I'm not making much sense, am I? The guy at FAA seemed to know what I was talking about, but who knows. I'll keep trying to find a pic of it, hopefully I get a chance to see the real thing again this weekend, but doubt it with it getting so cold.


----------



## farmerj (Jun 19, 2004)

This is NOT the actual aircraft, only a visual reference.

The one being looked for has a white parachute









Additional pictures removed to avoid confusion


----------



## Lvn2Hnt (Feb 22, 2005)

The first one is dead on the money.


----------



## farmerj (Jun 19, 2004)

_Edited to correct location_

So to get everyone up to speed.

*In the Sheridan County Area*
Looking for pictures, video or reports of a aircraft like above that is being used in the pursuit of wild game to include deer and waterfowl.

If found pursuing waterfowl, Call the US Fish and Wildlife.
http://www.fws.gov/le/PRU/hotline.htm



> Telephone - FWS Hotline's Number: (703) 358-2087
> 
> Fax - Complete and submit the Complaint Form to: (703) 358-2547
> 
> ...


ND Game and Fish
https://www.state.nd.us/gnf/info/report-a-viol.html



> Contact a game warden directly. Game wardens are stationed throughout the state. Find the nearest game warden here.

DATA |

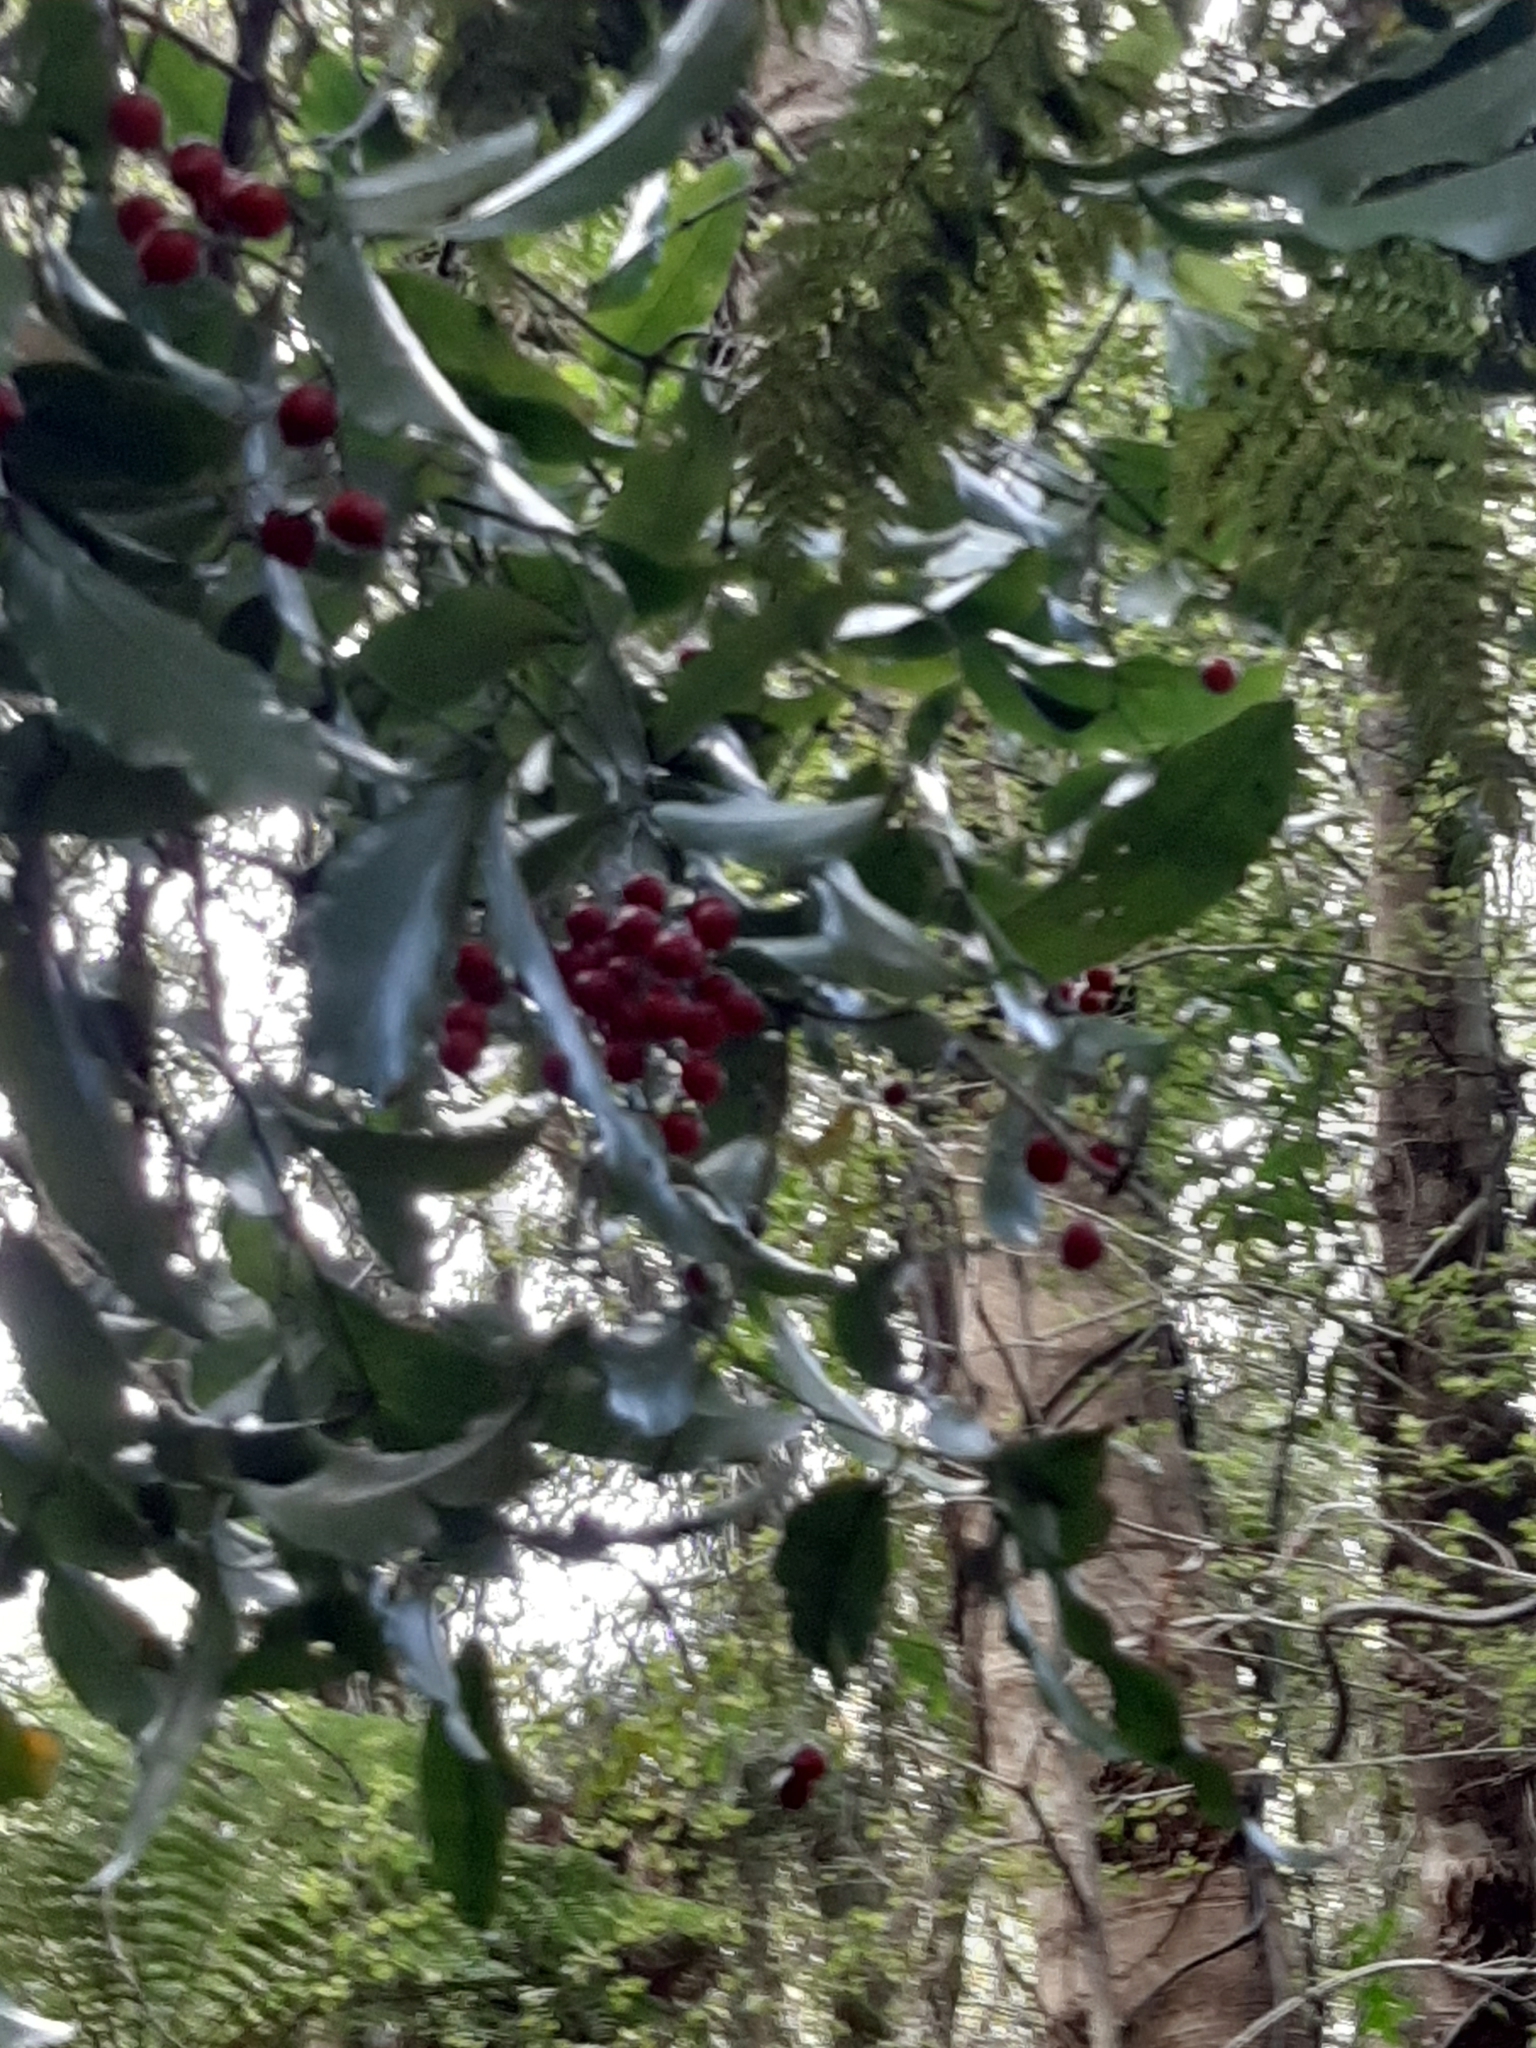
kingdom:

EXERCISE BRIEF |
Transcribe the part of the forum thread that opens with the words containing "I'm not making" and closes with "a visual reference.". Work only from the forum thread.

ANSWER IN FULL |
I'm not making much sense, am I? The guy at FAA seemed to know what I was talking about, but who knows. I'll keep trying to find a pic of it, hopefully I get a chance to see the real thing again this weekend, but doubt it with it getting so cold.


----------



## farmerj (Jun 19, 2004)

This is NOT the actual aircraft, only a visual reference.